In an interview with The Australian, Mr Clisdell spoke of his frustration with the high rate of not-guilty pleas entered in the Bourke and Brewarrina jurisdictions, in particular for domestic violence matters and particularly relating to ALS clients.
“Where the ALS do a disservice to their clients is the constant inability to enter an early plea of guilty to charges where there clearly should have been a plea entered. The not guilty plea rate at Bourke and Brewarrina was close to 90 per cent,” he said.
Mr Clisdell suggested that defendants or their lawyers were aware victims would often fail to appear in court to testify, meaning that those who had pleaded not guilty would get off scot-free.
“It’s called the Bourke defence,” Mr Clisdell said.
“I don’t know whether the client is not prepared to acknowledge guilt, or whether there is an underlying idea that let’s make the police prove every single point. But it doesn’t do the clients much good if they get convicted after a hearing, and any discount that would have applied to a plea of guilty is forfeited.
“When you’ve got a rate of not guilties that is as high as it was in Bourke and Brewarrina, you have to wonder whether there is some campaign to take on the police absolutely every time and clog the court lists.
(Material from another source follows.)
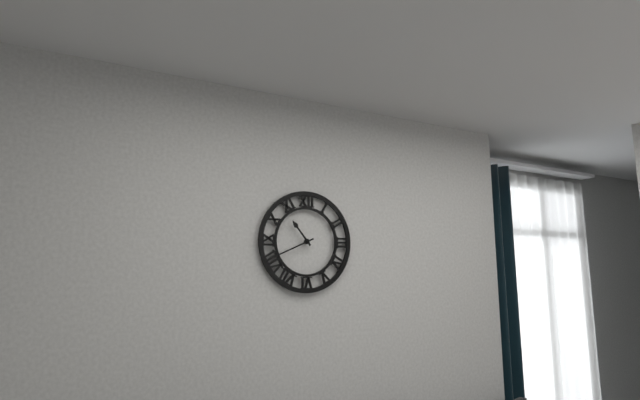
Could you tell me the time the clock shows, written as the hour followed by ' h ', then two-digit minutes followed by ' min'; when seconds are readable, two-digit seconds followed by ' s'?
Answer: 10 h 41 min
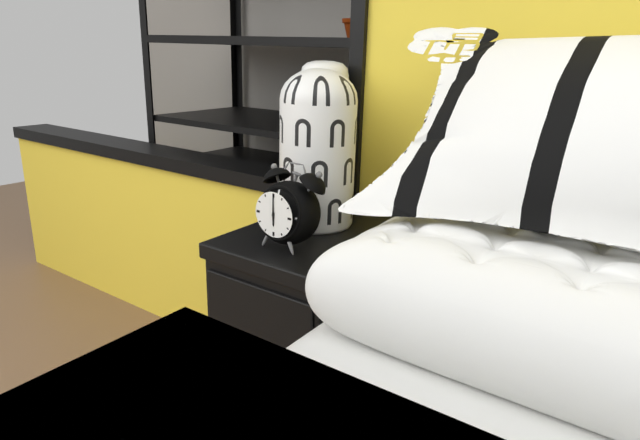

Because inevitably what happened is that the victim wouldn’t turn up and the matter would be dismissed.”
Mr Clisdell suggested the ALS had “declared war” on the magistracy in the northwest.
He said Mr Lawrence’s comments were “a direct attack on the magistracy. Allegations of idiosyncratic sentencing, overly harsh sentencing, social engineering – if that’s not an attack on us I don’t know what is. And I reject each and every one of those contentions so far as they apply to me.”
ALS NSW/ACT chief legal officer John McKenzie vigorously defended the “fearless advocacy” displayed by ALS solicitors.
Mr McKenzie said there was “no place in our justice system for anyone to publicly question the privileged communications between a client and their lawyer”.
“One of the major reasons why the ALS was established in 1970 was to combat the widespread practice in magistrates’ courts of Aboriginal people being pressed into entering pleas of guilty in the absence of legal representation.”
“In most courts at the time, it was a very rare occurrence for an Aboriginal accused to plead not guilty, regardless as to whether they believed they had committed the crime.”